Here is an Haskell implementation of this idea(note that the left stack is actually in reverse order because lists in Haskell support O(1) deletes from the head only):

data Tape = Tape
 { _leftCells  :: [Int] -- reverse order
 , _curCell    :: Int
 , _rightCells :: [Int]
 } deriving (Show)

incrCur :: Tape -> Tape
incrCur t = t { _curCell = _curCell t + 1 }

decrCur :: Tape -> Tape
decrCur t = t { _curCell = _curCell t - 1 }

moveRight :: Tape -> Tape
moveRight (Tape l c (c':r)) = Tape (c : l) c' r

moveLeft :: Tape -> Tape
moveLeft (Tape (c':l) c r) = Tape l c' (c : r)

Note that all the functions return a new Tape object since Haskell is mostly an immutable language.

Accurate readers(and GHC itself) will complain that moveRight and moveLeft are partial functions. That’s only a fancy term that means that we’re not considering the possibility that either the right or left stack could be empty. Time to ask ourselves what we should do in these cases. Well, the tape is actually infinite so an empty list can be seen as full of 0.

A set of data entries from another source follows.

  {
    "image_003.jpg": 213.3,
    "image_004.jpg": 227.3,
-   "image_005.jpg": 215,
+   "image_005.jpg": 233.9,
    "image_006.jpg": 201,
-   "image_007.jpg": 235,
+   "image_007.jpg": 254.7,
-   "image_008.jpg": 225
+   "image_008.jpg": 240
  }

Here are the final versions that support the infiniteness of the tape.

moveRight :: Tape -> Tape
moveRight (Tape l c []    ) = Tape (c : l) 0 []
moveRight (Tape l c (c':r)) = Tape (c : l) c' r

moveLeft :: Tape -> Tape
moveLeft (Tape []     c r) = Tape [] 0 (c : r)
moveLeft (Tape (c':l) c r) = Tape l c' (c : r)

The compiler not only prevented us to include an obvious bug in the program, but it actually forced us to implement a feature! This is super cool!

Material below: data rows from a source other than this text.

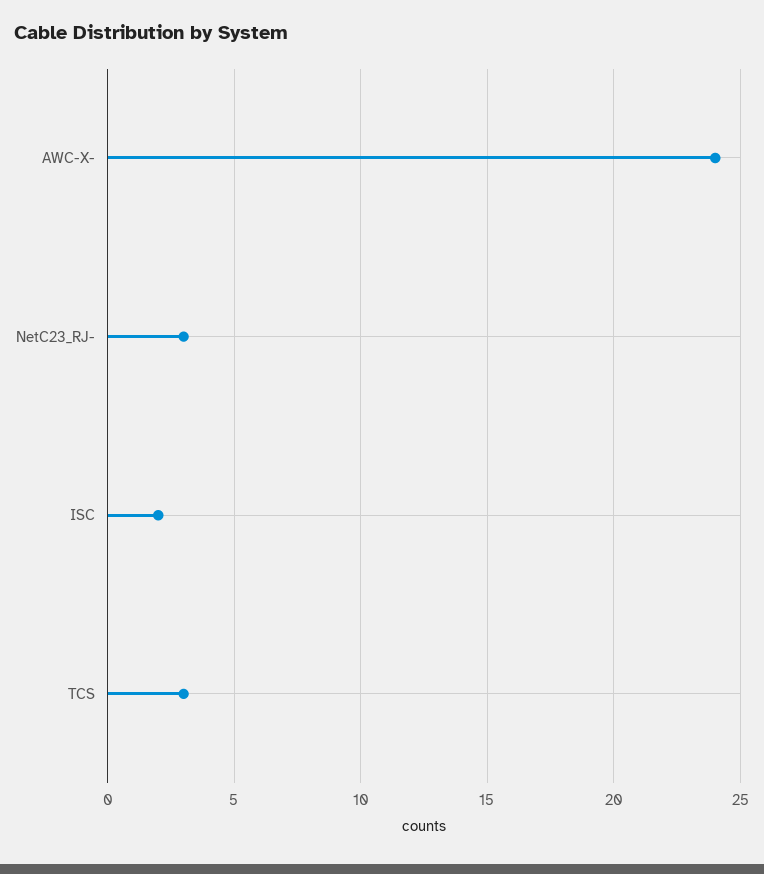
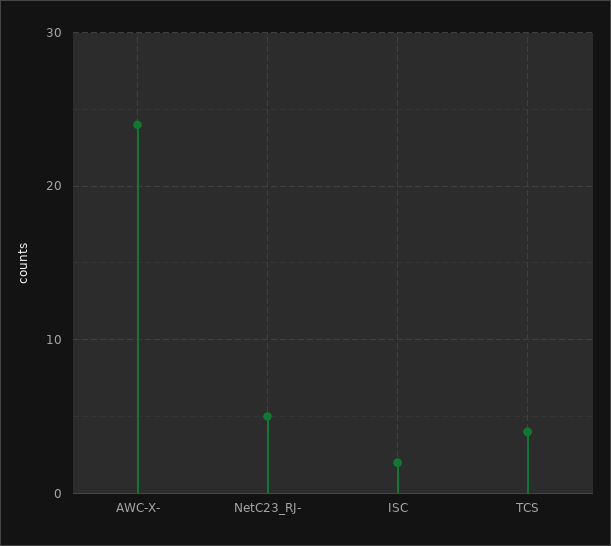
  {
    "AWC-X-": 24,
-   "NetC23_RJ-": 3,
+   "NetC23_RJ-": 5,
    "ISC": 2,
-   "TCS": 3
+   "TCS": 4
  }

Now that we have an efficient model to represent a Tape it’s not hard to write the definition of a TuringMachine.

data TuringMachine = TuringMachine
 { _state :: Int
 , _tape  :: Tape
 } deriving (Show)

The last thing we need to model are the instructions. In our simplified model they are just pure functions that given a TuringMachine they return another TuringMachine. However, it’s not difficult to represent them as an ADT and then to interpret them given a Tape, but we’ll keep it simple for now.

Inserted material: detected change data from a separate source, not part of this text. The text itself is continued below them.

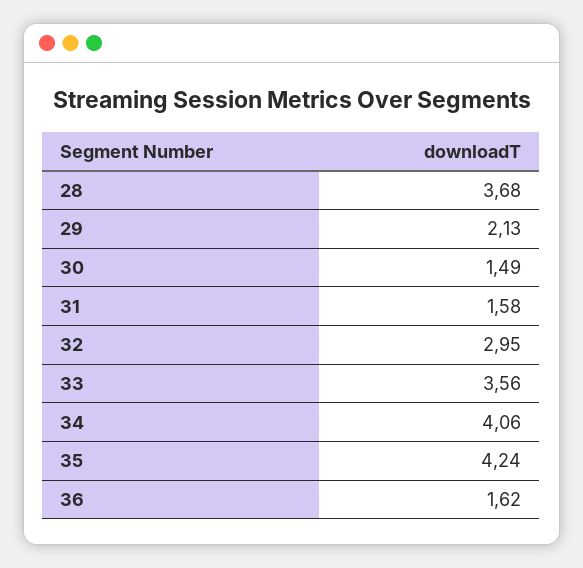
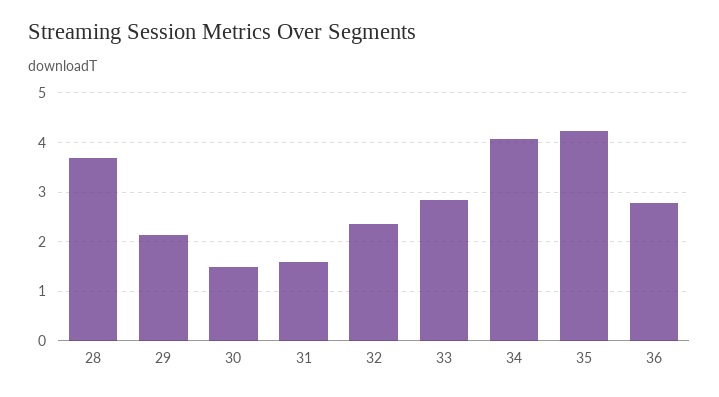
  {
    "28": 3.68,
    "29": 2.13,
    "30": 1.49,
    "31": 1.58,
-   "32": 2.95,
+   "32": 2.4,
-   "33": 3.56,
+   "33": 2.8,
    "34": 4.06,
    "35": 4.24,
-   "36": 1.62
+   "36": 2.8
  }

Here’s the example_instruction from before implemented in Haskell along with an example main function:

exampleInstruction :: TuringMachine -> TuringMachine
exampleInstruction ma
  | _state ma == 0 = TuringMachine
    { _state = 1
    , _tape  = moveRight . incrCur . _tape $ ma
    }
  | otherwise = TuringMachine
    { _state = 0
    , _tape  = moveLeft . decrCur . _tape $ ma
    }

main :: IO ()
main = do
  let tm  = TuringMachine 0 (Tape [] 0 [])
  let tm' = exampleInstruction tm
  print tm'
  -- TuringMachine {_state = 1, _tape = Tape {_leftCells = [1], _curCell = 0, _rightCells = []}}

  print . exampleInstruction $ tm'
  -- TuringMachine {_state = 0, _tape = Tape {_leftCells = [], _curCell = 1, _rightCells = [-1]}}

Conclusion

Am I saying that even problems that look inherently mutable are better modeled using functional programming and immutability? Maybe. In this case I think so.

However, if you’re looking for the most performant implementation of a Turing machine then I think the mutable one is still more efficient mainly because vectors can leverage the cache much more than lists can. To be completely fair, GHC is actually able to optimize a lot and in fact the Haskell version is faster than the mutable Python version, but I don’t think it can beat a mutable Rust implementation.

On the other hand, if you’re interested in pure algorithm complexity, then the functional Turing machine is, theoretically speaking, always O(1) while the naive Turing machine one is O(1) amortized.